SAN FRANCISCO (Reuters) - U.S. Department of Homeland Security Secretary Kirstjen Nielsen warned on Tuesday that a European data privacy law taking effect next month may have “unintended consequences” that harm the United States’ ability to protect itself from cyber attacks.
The European Union law, called the General Data Protection Regulation (GDPR), is the biggest overhaul of online privacy since the birth of the internet, giving Europeans the right to know what data is stored on them and the right to have it deleted.
Online data privacy is important and contextual across borders and different cultures, Nielsen said during a keynote appearance at the RSA cyber security conference in San Francisco.
But “what we don’t want are the unintended consequences of preventing the research community to be able to give us a heads up on (cyber) threats that are coming our way,” she said.
“In other words, through trying to protect a citizen’s privacy we eliminate the ability of many of the vendors and researchers who otherwise have access to data to see the trends in attacks,” Nielsen said.
While some U.S. officials have in recent months raised concerns publicly about the European law, Nielsen is the most senior Trump administration official yet to do so.
Her remarks suggest that any attempts by the U.S. Congress to legislate comprehensive privacy protections would face hurdles from the Trump administration.
Calls for new digital privacy rights in American law have increased after disclosures that the political consultancy Cambridge Analytica obtained data on more than 87 million Facebook users from quizzes that were supposed to be for academic research.
Among the Trump administration’s concerns are limitations the law seeks to impose on accessing data about website registrations that can often offer clues for investigators pursuing cyber criminals.
The strong limits on what can be done with data on users are a source of concern for security professionals in government, internet companies and outside forensics and investigations providers.
As things stand, many European uses and others who sign on to online services housed within the region would not be giving companies explicit permission to use their data in probes of fraud or other criminal activity, security experts told Reuters this week.

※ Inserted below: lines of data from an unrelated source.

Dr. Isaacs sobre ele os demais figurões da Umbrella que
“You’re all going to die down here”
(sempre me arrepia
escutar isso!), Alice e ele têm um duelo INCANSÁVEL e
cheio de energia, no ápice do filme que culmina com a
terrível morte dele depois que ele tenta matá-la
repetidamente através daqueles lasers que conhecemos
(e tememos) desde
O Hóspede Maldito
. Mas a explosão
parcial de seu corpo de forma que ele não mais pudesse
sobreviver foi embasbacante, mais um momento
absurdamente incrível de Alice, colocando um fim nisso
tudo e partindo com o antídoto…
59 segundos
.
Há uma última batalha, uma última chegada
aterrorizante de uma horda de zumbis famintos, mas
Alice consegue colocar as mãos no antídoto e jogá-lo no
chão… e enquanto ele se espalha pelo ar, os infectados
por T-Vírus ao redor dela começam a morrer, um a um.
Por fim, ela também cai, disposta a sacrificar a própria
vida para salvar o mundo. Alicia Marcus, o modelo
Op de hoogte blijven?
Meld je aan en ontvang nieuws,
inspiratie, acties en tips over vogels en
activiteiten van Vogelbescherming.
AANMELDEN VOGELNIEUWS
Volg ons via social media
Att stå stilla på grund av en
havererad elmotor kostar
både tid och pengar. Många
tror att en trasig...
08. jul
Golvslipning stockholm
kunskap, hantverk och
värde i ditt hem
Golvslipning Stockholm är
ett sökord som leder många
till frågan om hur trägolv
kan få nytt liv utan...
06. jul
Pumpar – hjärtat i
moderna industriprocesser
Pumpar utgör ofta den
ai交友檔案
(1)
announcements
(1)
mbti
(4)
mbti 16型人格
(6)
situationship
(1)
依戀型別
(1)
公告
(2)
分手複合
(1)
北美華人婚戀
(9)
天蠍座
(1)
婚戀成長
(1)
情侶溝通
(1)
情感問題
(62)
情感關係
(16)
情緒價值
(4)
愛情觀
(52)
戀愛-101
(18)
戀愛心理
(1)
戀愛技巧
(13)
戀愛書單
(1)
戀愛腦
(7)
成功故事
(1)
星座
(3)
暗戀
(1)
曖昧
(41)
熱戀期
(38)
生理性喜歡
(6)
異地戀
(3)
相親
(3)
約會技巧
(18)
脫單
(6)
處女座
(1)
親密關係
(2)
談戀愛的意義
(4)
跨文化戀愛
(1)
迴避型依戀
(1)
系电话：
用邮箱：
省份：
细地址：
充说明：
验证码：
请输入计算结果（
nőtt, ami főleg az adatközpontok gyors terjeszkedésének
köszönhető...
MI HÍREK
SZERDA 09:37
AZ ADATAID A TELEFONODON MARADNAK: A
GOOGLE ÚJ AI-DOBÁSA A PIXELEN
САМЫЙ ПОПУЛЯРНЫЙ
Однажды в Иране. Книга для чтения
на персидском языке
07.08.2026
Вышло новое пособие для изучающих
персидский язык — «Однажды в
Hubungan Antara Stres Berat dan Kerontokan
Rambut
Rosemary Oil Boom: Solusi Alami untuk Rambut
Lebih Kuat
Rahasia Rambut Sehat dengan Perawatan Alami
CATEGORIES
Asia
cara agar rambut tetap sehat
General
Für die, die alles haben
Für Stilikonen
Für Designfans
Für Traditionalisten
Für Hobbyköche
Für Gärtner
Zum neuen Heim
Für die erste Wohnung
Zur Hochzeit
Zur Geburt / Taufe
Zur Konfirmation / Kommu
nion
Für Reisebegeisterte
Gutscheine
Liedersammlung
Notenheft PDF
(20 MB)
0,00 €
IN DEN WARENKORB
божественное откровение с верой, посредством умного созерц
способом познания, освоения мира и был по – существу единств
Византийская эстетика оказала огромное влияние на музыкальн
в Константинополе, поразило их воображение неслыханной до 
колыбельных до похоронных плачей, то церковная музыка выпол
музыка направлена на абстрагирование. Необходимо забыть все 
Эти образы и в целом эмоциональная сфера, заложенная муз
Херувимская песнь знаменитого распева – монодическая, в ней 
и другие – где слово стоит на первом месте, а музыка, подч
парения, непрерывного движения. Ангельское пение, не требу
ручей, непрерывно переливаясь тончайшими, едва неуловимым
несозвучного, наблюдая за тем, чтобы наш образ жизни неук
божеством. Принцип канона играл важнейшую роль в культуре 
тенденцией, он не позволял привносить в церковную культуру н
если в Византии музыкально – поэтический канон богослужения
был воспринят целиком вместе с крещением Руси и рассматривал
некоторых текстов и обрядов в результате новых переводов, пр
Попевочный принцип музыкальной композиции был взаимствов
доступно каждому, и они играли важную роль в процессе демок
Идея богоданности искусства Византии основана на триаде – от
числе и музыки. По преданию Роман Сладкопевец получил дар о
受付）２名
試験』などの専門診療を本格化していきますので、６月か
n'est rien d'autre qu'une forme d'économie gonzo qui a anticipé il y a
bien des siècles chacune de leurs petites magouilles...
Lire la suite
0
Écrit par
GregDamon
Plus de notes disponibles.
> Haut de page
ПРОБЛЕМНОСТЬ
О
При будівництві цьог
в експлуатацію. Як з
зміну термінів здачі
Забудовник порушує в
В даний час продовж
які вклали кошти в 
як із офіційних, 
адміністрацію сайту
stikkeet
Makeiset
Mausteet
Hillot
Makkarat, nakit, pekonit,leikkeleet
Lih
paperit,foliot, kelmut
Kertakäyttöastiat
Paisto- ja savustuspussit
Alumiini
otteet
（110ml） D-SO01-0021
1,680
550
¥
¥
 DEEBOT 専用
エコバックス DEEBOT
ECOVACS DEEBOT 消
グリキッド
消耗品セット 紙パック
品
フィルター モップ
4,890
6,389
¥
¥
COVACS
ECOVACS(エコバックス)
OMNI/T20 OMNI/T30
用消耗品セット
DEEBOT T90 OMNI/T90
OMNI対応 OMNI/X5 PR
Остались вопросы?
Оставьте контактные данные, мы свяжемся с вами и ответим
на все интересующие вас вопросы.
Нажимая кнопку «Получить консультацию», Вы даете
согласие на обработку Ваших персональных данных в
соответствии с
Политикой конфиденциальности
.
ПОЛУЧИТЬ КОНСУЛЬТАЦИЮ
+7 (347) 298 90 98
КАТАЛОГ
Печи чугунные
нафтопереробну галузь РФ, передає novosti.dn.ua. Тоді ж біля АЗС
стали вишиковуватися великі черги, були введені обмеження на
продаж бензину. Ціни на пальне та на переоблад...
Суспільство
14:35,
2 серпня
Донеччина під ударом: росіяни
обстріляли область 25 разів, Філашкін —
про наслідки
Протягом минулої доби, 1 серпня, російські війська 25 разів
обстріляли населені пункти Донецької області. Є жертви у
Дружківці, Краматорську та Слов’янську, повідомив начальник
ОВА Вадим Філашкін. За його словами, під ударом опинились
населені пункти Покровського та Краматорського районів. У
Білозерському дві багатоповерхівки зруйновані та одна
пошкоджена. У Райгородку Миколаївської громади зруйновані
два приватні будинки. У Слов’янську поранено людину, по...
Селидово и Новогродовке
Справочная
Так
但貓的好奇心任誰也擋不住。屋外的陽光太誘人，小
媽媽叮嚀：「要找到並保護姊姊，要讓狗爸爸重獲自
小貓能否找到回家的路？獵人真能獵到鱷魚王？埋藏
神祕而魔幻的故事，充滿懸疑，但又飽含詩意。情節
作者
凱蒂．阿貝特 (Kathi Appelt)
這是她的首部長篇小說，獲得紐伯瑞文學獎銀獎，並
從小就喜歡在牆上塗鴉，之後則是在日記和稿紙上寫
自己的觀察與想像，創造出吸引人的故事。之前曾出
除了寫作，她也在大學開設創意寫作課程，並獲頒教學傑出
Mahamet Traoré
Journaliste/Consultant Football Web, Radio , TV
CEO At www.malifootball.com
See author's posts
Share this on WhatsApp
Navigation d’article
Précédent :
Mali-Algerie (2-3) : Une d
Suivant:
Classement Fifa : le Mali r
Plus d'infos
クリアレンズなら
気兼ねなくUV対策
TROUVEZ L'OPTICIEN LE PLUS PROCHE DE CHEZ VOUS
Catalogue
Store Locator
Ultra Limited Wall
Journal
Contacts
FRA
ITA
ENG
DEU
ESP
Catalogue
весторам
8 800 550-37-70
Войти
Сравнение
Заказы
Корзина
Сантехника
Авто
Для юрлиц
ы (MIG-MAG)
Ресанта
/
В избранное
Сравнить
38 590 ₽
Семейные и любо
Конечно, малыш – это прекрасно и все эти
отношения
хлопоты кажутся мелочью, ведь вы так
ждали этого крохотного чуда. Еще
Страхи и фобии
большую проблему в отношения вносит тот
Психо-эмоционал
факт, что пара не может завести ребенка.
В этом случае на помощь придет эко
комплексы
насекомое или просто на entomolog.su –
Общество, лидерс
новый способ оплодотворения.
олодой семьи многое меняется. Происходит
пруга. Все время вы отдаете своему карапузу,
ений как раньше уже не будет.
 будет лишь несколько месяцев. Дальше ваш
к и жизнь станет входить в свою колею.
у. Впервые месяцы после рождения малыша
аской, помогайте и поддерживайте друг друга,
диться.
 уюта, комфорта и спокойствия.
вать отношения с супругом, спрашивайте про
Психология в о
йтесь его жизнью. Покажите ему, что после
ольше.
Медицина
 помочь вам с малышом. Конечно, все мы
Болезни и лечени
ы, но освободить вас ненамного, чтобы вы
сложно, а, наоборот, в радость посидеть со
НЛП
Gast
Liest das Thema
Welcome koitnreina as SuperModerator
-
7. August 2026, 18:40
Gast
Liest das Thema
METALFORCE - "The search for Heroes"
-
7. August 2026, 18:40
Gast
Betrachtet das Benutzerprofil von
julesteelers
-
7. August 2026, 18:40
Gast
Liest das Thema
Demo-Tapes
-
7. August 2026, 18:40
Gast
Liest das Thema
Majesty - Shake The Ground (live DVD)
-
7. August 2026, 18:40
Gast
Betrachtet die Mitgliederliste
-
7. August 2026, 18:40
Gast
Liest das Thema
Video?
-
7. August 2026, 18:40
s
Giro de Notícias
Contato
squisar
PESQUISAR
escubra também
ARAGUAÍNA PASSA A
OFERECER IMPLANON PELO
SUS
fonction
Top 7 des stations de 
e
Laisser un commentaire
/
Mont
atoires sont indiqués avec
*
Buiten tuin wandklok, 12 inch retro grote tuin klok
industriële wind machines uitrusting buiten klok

Unless the GDPR is amended, companies and outside investigators will lose access to material that many users have not realized they were giving up.
The experts said that they were working on ways to recover access to some of that material, which they declined to detail. The most straightforward would be an explicit declaration when users join what data could be used as evidence against people that harm them or against the users themselves.
On Monday, White House cyber coordinator Rob Joyce on Twitter said that GDPR would “undercut a key tool for identifying malicious domains on the internet.”
He added: “Cyber criminals are celebrating GDPR.”
Joyce said at a conference last month that U.S. officials were trying to persuade European regulators to allow a carve out in the law for security researchers to continue collecting data pertinent to data breaches or other cyber crime investigations.